» ЗАПИСИ ДЛЯ ЗАДАНИЯ
┄┄┄┄┄┄┄┄┄┄
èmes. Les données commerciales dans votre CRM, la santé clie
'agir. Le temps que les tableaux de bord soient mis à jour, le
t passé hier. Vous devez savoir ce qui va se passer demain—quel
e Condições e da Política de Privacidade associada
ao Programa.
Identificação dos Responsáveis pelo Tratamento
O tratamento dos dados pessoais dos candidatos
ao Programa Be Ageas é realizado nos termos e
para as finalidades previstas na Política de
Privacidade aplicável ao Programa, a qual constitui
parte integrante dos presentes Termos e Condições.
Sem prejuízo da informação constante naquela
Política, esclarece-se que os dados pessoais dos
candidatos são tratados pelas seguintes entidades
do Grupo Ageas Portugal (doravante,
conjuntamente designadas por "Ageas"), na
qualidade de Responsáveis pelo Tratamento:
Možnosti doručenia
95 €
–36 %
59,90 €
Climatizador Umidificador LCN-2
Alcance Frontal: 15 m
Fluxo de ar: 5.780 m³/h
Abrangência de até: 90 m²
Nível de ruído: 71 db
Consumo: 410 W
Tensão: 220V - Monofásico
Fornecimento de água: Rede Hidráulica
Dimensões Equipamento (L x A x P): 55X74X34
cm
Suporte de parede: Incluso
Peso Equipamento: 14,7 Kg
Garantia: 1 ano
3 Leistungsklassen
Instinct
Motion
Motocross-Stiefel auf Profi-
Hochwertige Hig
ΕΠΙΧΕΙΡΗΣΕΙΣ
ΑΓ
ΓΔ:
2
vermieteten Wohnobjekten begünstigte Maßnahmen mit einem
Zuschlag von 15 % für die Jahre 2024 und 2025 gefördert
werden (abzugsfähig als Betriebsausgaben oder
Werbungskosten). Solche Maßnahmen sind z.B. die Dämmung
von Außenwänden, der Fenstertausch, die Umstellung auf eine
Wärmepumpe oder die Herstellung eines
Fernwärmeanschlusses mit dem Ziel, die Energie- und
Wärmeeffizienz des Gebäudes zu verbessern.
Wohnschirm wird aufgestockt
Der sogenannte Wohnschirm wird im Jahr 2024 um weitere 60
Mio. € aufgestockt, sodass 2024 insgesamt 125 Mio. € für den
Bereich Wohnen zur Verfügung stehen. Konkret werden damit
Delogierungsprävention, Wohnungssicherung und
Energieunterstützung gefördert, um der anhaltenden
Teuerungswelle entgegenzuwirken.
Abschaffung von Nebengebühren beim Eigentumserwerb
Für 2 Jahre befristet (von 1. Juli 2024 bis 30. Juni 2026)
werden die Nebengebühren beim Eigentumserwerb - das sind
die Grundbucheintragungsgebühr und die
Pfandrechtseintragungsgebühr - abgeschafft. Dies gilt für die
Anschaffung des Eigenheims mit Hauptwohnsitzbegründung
┄┄┄┄┄┄┄┄┄┄
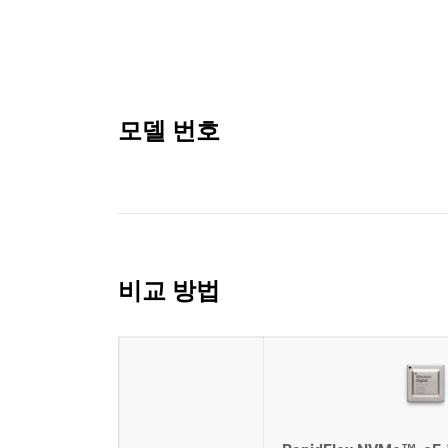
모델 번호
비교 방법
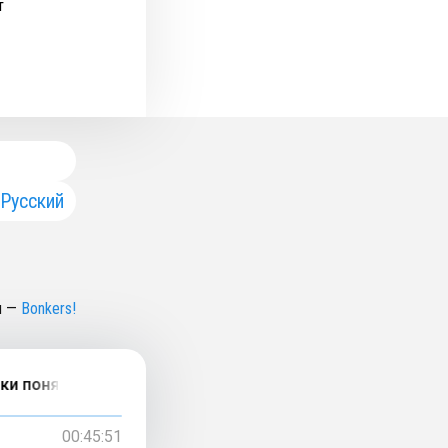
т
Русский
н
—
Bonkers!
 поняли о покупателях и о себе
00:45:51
┄┄┄┄┄┄┄┄┄┄
» О ЗАДАНИИ
Пожалуйста, процитируйте без изменений строки записей от строки с «èmes. Les données» до строки с «Wärmepumpe oder die Herstellung eines», включая обе эти строки.

» ОТВЕТ НА ЗАДАНИЕ
èmes. Les données commerciales dans votre CRM, la santé clie
'agir. Le temps que les tableaux de bord soient mis à jour, le
t passé hier. Vous devez savoir ce qui va se passer demain—quel
e Condições e da Política de Privacidade associada
ao Programa.
Identificação dos Responsáveis pelo Tratamento
O tratamento dos dados pessoais dos candidatos
ao Programa Be Ageas é realizado nos termos e
para as finalidades previstas na Política de
Privacidade aplicável ao Programa, a qual constitui
parte integrante dos presentes Termos e Condições.
Sem prejuízo da informação constante naquela
Política, esclarece-se que os dados pessoais dos
candidatos são tratados pelas seguintes entidades
do Grupo Ageas Portugal (doravante,
conjuntamente designadas por "Ageas"), na
qualidade de Responsáveis pelo Tratamento:
Možnosti doručenia
95 €
–36 %
59,90 €
Climatizador Umidificador LCN-2
Alcance Frontal: 15 m
Fluxo de ar: 5.780 m³/h
Abrangência de até: 90 m²
Nível de ruído: 71 db
Consumo: 410 W
Tensão: 220V - Monofásico
Fornecimento de água: Rede Hidráulica
Dimensões Equipamento (L x A x P): 55X74X34
cm
Suporte de parede: Incluso
Peso Equipamento: 14,7 Kg
Garantia: 1 ano
3 Leistungsklassen
Instinct
Motion
Motocross-Stiefel auf Profi-
Hochwertige Hig
ΕΠΙΧΕΙΡΗΣΕΙΣ
ΑΓ
ΓΔ:
2
vermieteten Wohnobjekten begünstigte Maßnahmen mit einem
Zuschlag von 15 % für die Jahre 2024 und 2025 gefördert
werden (abzugsfähig als Betriebsausgaben oder
Werbungskosten). Solche Maßnahmen sind z.B. die Dämmung
von Außenwänden, der Fenstertausch, die Umstellung auf eine
Wärmepumpe oder die Herstellung eines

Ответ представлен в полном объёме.